Every web site has both a public-facing side and a back door, the latter being the way that site owners gain access to the underlying software in order to maintain it. The most common way to do this is with ssh ("secure shell"). But there is an immediate and obvious problem with this approach: when you attempt to connect, you see this:

login:

So, all that anyone has to do in order to try to break into your system is to guess a user-id and a password that might work. (Starting, perhaps, with: "root / l3tm31nt01t." Which, by the way, is a combination that is very commonly used.) There are tools that will try to do this thousands of times. Your server logs fill up with "unauthorized access attempt" messages.

(Heaven help you if they make it through, because you won't know it ... until ...)

Your web site will also be very routinely "port scanned," looking for things that are unintentionally exposed to the public. For instance, your database server might be accepting connections from the outside. An "open TCP/IP port" will reveal the exploitable vulnerability.

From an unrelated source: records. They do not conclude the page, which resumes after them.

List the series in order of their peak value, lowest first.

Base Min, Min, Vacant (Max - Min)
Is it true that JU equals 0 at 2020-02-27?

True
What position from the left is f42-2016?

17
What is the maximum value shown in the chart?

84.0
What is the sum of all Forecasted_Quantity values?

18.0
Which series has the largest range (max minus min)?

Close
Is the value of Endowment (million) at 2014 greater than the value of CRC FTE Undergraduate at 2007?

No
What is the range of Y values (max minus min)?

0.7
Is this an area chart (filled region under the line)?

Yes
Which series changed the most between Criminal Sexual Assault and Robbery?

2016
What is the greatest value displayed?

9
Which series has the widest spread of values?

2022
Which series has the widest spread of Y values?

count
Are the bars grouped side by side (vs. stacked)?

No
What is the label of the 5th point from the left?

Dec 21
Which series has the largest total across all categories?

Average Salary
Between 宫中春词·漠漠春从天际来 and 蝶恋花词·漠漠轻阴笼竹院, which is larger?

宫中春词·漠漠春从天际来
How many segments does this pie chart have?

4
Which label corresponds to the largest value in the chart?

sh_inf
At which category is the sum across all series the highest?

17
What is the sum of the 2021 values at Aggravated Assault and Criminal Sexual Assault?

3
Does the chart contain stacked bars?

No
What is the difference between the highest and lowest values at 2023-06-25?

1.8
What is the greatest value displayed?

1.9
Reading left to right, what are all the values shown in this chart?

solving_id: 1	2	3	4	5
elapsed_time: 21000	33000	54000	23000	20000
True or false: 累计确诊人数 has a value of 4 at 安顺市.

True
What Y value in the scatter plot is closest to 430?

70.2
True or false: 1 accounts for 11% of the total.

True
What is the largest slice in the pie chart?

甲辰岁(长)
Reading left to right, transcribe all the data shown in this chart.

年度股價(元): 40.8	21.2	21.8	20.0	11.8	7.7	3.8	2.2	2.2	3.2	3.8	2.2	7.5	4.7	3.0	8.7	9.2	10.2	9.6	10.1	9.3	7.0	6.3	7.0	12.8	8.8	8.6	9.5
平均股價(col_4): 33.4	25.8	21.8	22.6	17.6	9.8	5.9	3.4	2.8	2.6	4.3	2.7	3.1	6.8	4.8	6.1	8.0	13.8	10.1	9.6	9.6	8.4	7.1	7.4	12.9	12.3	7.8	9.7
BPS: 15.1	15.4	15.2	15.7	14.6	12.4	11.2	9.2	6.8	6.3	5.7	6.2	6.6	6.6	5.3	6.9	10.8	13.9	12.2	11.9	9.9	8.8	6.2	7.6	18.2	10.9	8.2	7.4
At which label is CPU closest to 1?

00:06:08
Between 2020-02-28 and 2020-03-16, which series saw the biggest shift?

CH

But there is another way: a technique that is both "far more secure" and in some cases actually invisible. This is Virtual Private Networks (VPN), specifically OpenVPN.

VPNs operate as a "secure TCP/IP router," implemented in software. When you connect, various IP-addresses on the "other" side become accessible to your computer as though you were on a wired or wireless network with them. But in fact the traffic is being captured by the OpenVPN router and sent through a cryptographically-secure "tunnel." Importantly, the fact that this is being done is not apparent to any application on either side. And so, there is no possibility that traffic will pass between the two computers "in the clear."

Although VPNs can be secured by passwords ("pre-shared keys (PSKs)" in VPN parlance), this should never be done. Instead, the connections should be secured by digital certificates. OpenVPN uses exactly the same technology that is used to secure access to https: web-sites (including this one). Whereas a password contains very little so-called "entropy," thus making it "guessable," a digital certificate is truly random and one-of-a-kind.

Furthermore, since each certificate is unique, it can uniquely identify each user that is authorized to connect. (The certificates can be encrypted using a passphrase to prevent mis-use, say on mobile computers.) Certificates can be individually revoked to deny future access without affecting any of the other users.

The OpenVPN system provides an additional certificate-based feature called tls-auth which actually makes your OpenVPN network invisible to the outside world. Intruders cannot detect that the server exists, unless they are authorized to connect to it. There are no "open ports" to be scanned, and the server will silently drop any connection request that is made by someone who does not possess the necessary tls-auth certificate. So, not only can outsiders not connect to your VPN, they can't even try!

Like the Dwarvish door to the Mines of Moria in Lord of the Rings, it is a secret door.

ssh is commonly still used in such an environment to provide login capability to staff members, but the ssh tunnel is routed through the VPN and cannot be reached without it. Similarly, SQL servers and such will "listen" for incoming connections only through the VPN tunnel. Authorized users who have successfully connected to the VPN are able to do their work without further impediment, but there is no other way to get there. To the outside world, they don't even exist.

The "administrative portal" of the web site should also be safeguarded in this way: the URLs needed to reach this part of the site can only be accessed by a user who is using the VPN. (Ideally, this part of the site is being run by a separate web server [process] which is only "listening" to the VPN.)

Hence: "Number of Unauthorized Access Attempts: Zero." Your server logs are blissfully empty, and your computers aren't wasting time fighting off nuisance. Yet the resulting configuration is easy to use by authorized users – each one using, and thus identified by, a one-of-a-kind (and, not yet "revoked") certificate that has been issued only to him or her.